» Your goal:
Write the records out again exactly, leaving no images in.

» Data records:
BEGIN

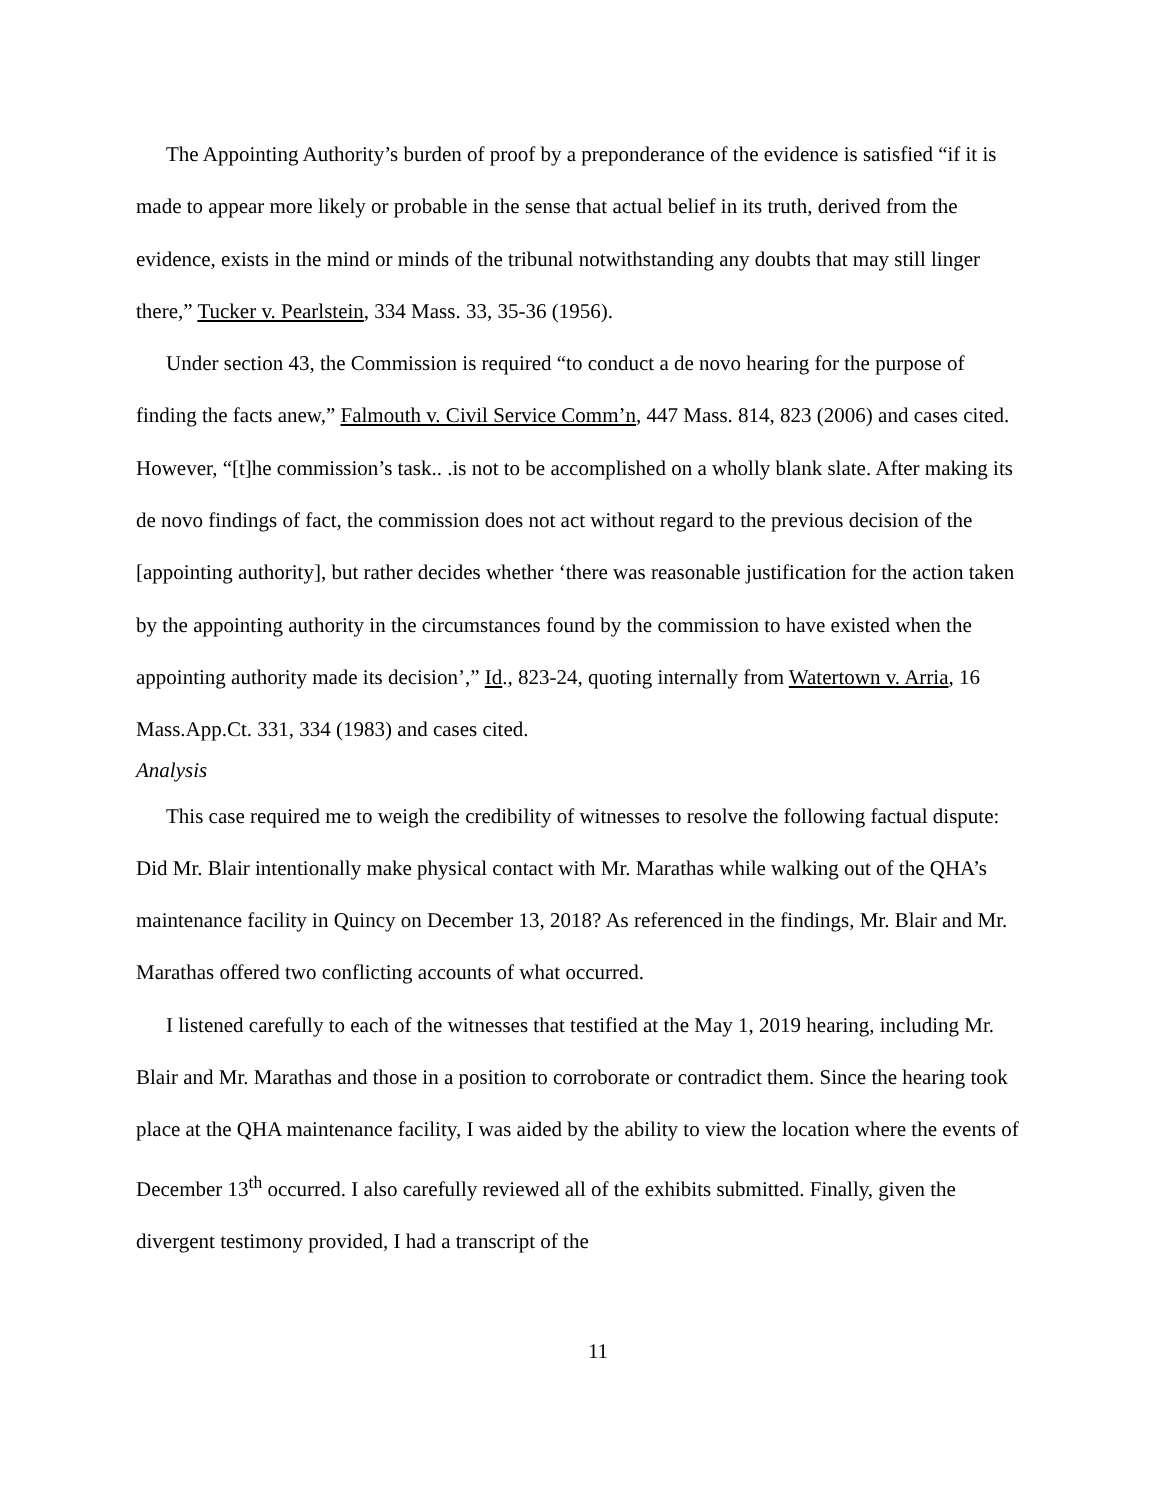The Appointing Authority’s burden of proof by a preponderance of the evidence is satisfied “if it is made to appear more likely or probable in the sense that actual belief in its truth, derived from the evidence, exists in the mind or minds of the tribunal notwithstanding any doubts that may still linger there,” Tucker v. Pearlstein, 334 Mass. 33, 35-36 (1956).
Under section 43, the Commission is required “to conduct a de novo hearing for the purpose of finding the facts anew,” Falmouth v. Civil Service Comm’n, 447 Mass. 814, 823 (2006) and cases cited. However, “[t]he commission’s task.. .is not to be accomplished on a wholly blank slate. After making its de novo findings of fact, the commission does not act without regard to the previous decision of the [appointing authority], but rather decides whether ‘there was reasonable justification for the action taken by the appointing authority in the circumstances found by the commission to have existed when the appointing authority made its decision’,” Id., 823-24, quoting internally from Watertown v. Arria, 16 Mass.App.Ct. 331, 334 (1983) and cases cited.
Analysis
This case required me to weigh the credibility of witnesses to resolve the following factual dispute: Did Mr. Blair intentionally make physical contact with Mr. Marathas while walking out of the QHA’s maintenance facility in Quincy on December 13, 2018? As referenced in the findings, Mr. Blair and Mr. Marathas offered two conflicting accounts of what occurred.
I listened carefully to each of the witnesses that testified at the May 1, 2019 hearing, including Mr. Blair and Mr. Marathas and those in a position to corroborate or contradict them. Since the hearing took place at the QHA maintenance facility, I was aided by the ability to view the location where the events of December 13<sup>th</sup> occurred. I also carefully reviewed all of the exhibits submitted. Finally, given the divergent testimony provided, I had a transcript of the
11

END

» Result:
The Appointing Authority’s burden of proof by a preponderance of the evidence is satisfied “if it is made to appear more likely or probable in the sense that actual belief in its truth, derived from the evidence, exists in the mind or minds of the tribunal notwithstanding any doubts that may still linger there,” Tucker v. Pearlstein, 334 Mass. 33, 35-36 (1956).
Under section 43, the Commission is required “to conduct a de novo hearing for the purpose of finding the facts anew,” Falmouth v. Civil Service Comm’n, 447 Mass. 814, 823 (2006) and cases cited. However, “[t]he commission’s task.. .is not to be accomplished on a wholly blank slate. After making its de novo findings of fact, the commission does not act without regard to the previous decision of the [appointing authority], but rather decides whether ‘there was reasonable justification for the action taken by the appointing authority in the circumstances found by the commission to have existed when the appointing authority made its decision’,” Id., 823-24, quoting internally from Watertown v. Arria, 16 Mass.App.Ct. 331, 334 (1983) and cases cited.
Analysis
This case required me to weigh the credibility of witnesses to resolve the following factual dispute: Did Mr. Blair intentionally make physical contact with Mr. Marathas while walking out of the QHA’s maintenance facility in Quincy on December 13, 2018? As referenced in the findings, Mr. Blair and Mr. Marathas offered two conflicting accounts of what occurred.
I listened carefully to each of the witnesses that testified at the May 1, 2019 hearing, including Mr. Blair and Mr. Marathas and those in a position to corroborate or contradict them. Since the hearing took place at the QHA maintenance facility, I was aided by the ability to view the location where the events of December 13<sup>th</sup> occurred. I also carefully reviewed all of the exhibits submitted. Finally, given the divergent testimony provided, I had a transcript of the
11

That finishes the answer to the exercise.